Golondrinas los llaman, aunque sus vidas están lisiadas de cualquier primavera o ensayo poético. Son trabajadores ocasionales, changarines por descalificación del mercado, que los empuja a viajar para donde haya cosecha, con familia al hombro. A romperse las manos y la cintura, a malalimentar a los niños que arrastra, a malvivir una temporada en carpas sin las necesidades sanitarias básicas. De Salta y Jujuy a Mendoza, para cosechar la uva. O a Río Negro para la manzana. Hasta que se acaba y hay que volver con lo que se ganó. Que siempre es poco y nunca alcanza. Porque las compañías se quedan siempre con la parte del león y a ellos les queda la miga barrida del banquete. El derrame del que hablan los neoliberales pero que nunca moja a los pobres. Que lo diga Daniel Solano, nueve años después sin que sus huesitos aparecieran. Salteño en el Alto Valle que cometió el pecado de saber leer los sueldos, animarse a reclamar y ser la voz de sus compañeros, precarizados y esclavos. Despreciados por anónimos y objetos a usar y desechar. Le costó la vida. Su padre se murió sin tener su cuerpo.
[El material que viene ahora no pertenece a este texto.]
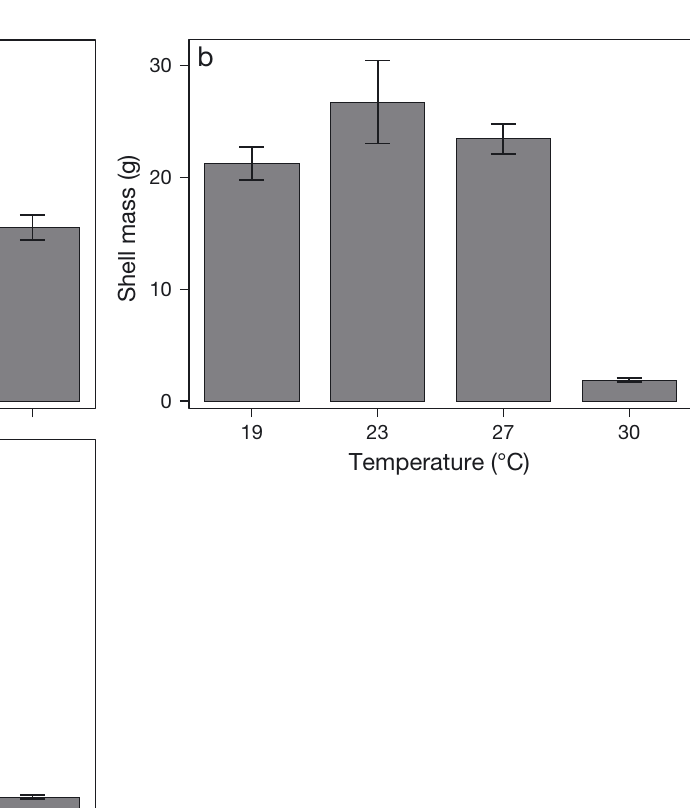
Fig. 1. Long-term effect of temperature on (a) shell length, (b) shell mass, and (c) body mass of juvenile Rapana venosa . All data are means ± SD, n = 4 for each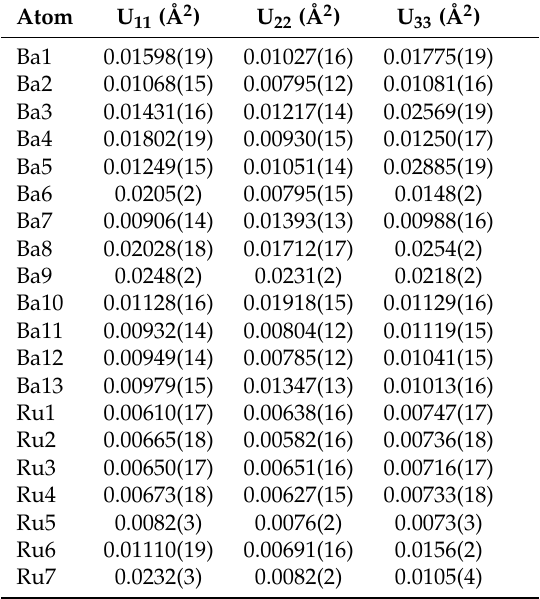
Table 3. Refinement results of single crystal X-ray diffraction measurements of Ba 26 Ru 12 O 57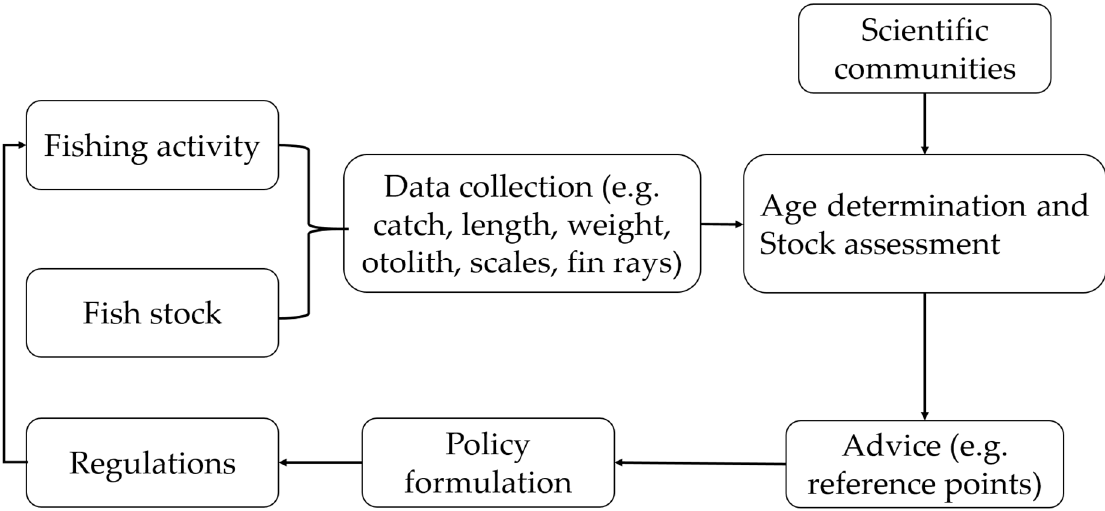
Figure 2. The process of fisheries data collection for age determination methods and stock assessment modelling to provide important advice to develop regulations and policies for sustainable fisheries management.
En tiempos de pandemia, de virus globalizado que ataca a la fragilidad humana, ellos son carne de cañón. Salieron de casa con sus familias a buscar la vida en las cosechas para la vendimia mendocina y los manzanares rionegrinos. Viajes extensos en un país tan largo como la esperanza cuando no se la quiere abandonar. Sólo que el país no se corta. Sigue y sigue. La esperanza no.
Como los cosecheros de la zafra tucumana, como los algodoneros del Chaco, se acomodan a la orilla de los sembrados, montan carpitas o casuchas y pasan los días allí con sus niños. Entre ratas y noches en vela. Trabajan todo el día y todos los días. Y al final de la temporada juntan sus cosas, sus chicos y sus sueños deshilachados y arrancan el camino largo de regreso a sus provincias.
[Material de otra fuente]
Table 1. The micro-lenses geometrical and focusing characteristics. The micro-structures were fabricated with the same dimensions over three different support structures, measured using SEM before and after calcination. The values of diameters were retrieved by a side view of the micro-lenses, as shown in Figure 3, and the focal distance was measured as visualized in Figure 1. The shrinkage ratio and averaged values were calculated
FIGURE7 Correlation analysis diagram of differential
Pero apareció el Covid19 y cayó la cuarentena sobre la cabeza de la gente. Para detener al bicho global y para detener, también, la vida misma allí donde estaba. Los viajeros con mejor vida, en el exterior. Los descartados del sistema, en su mismo país, con sus hatos y bolsones en plazas y terminales. Los primeros tuvieron voz y voceros con poder de presión. Los segundos sufrieron el cierre de las fronteras de sus propias provincias, que no los querían de vuelta.
En algunos casos, en medio del secreto de la ilegalidad, tuvieron que seguir trabajando como si nada. Para no perder las cosechas. Que no eran suyas, aunque sí era suyo aquello que corría peligro inminente: su salud. No había cuarentena para los golondrinas. O seguían trabajando o esperaban hacinados la piedad de un monarca, fiscal de la república de la boca en adelante. Pero capaz de apiñar 60 inmigrantes en un colectivo y mandarlos a la capital para sacárselos de encima. Con la impronta política de Antonio Bussi cuando cargó en camiones a los mendigos y los descargó en Catamarca. Pero ése era un dictador. Ese era un genocida.
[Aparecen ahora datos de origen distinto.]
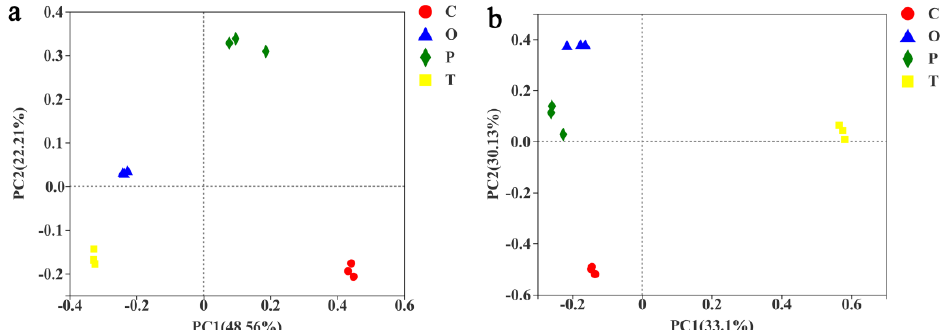
Figure 4. Soil microbial community structure in four moss-dominated biocrusts. Principal Coordinate Analysis (PCoA) of 16S rRNA and ITS rRNA diversity used in this study. ( a ) Soil bacterial community. Moss species explained 48.56% of the total variability in the bacterial community composition (PERMANOVA, p < 0.001). ( b ) Soil fungal community. The species of moss determined 33.10% of the total variability in the agricultural soil (PERMANOVA, p < 0.001). CSS transformed reads were used to calculate Bray–Curtis distances in ( a , b ). Red color was assigned to Claopodium rugulosifolium soil and cyan to Orthotrichum courtoisii soil and green to Polytrichum formosum soil and yellow to Taxiphyllum giraldii soil. C: Claopodium rugulosifolium ; O: Orthotrichum courtoisii ; P: Polytrichum formosum ; T: Taxiphyllum giraldii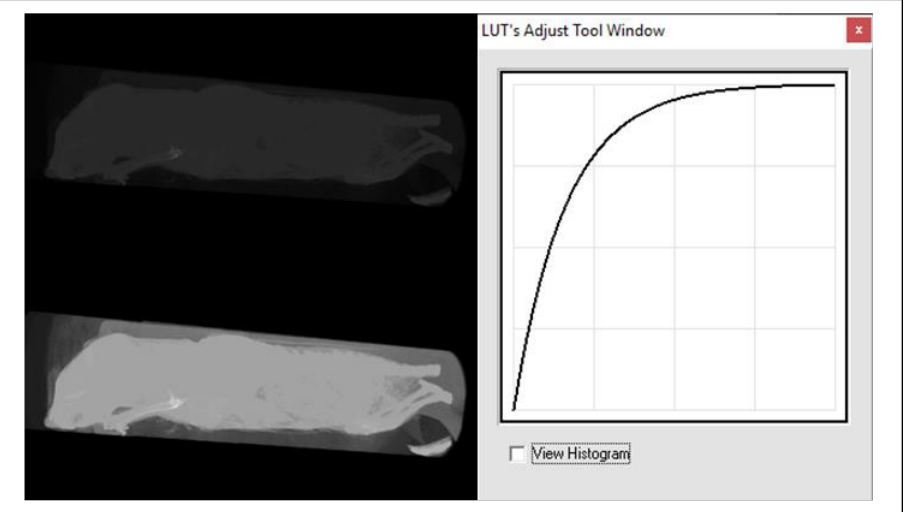
Figure 7. Examples of point operator (function) — logarithmic function [16].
Una vez usados y descartados, allí están. En abandono. Los dueños de los sembrados no se hacen cargo. Los gobernadores tampoco. No tienen sindicato porque son precarios. No existen.
La investigación por la desaparición de Daniel Solano en Río Negro avanzó en el trabajo esclavo, la trata de personas, la connivencia policial, empresarial, judicial y política. Los huesitos de Daniel Solano no aparecieron nunca. Y nada cambió.
Los golondrinas no emprenden el vuelo de las primaveras como los pájaros que les prestan el nombre. Ellos recorren sus largos caminos detrás de las cosechas. Y de algún un sueñito módico, deshilachado. Que casi nunca se alcanza.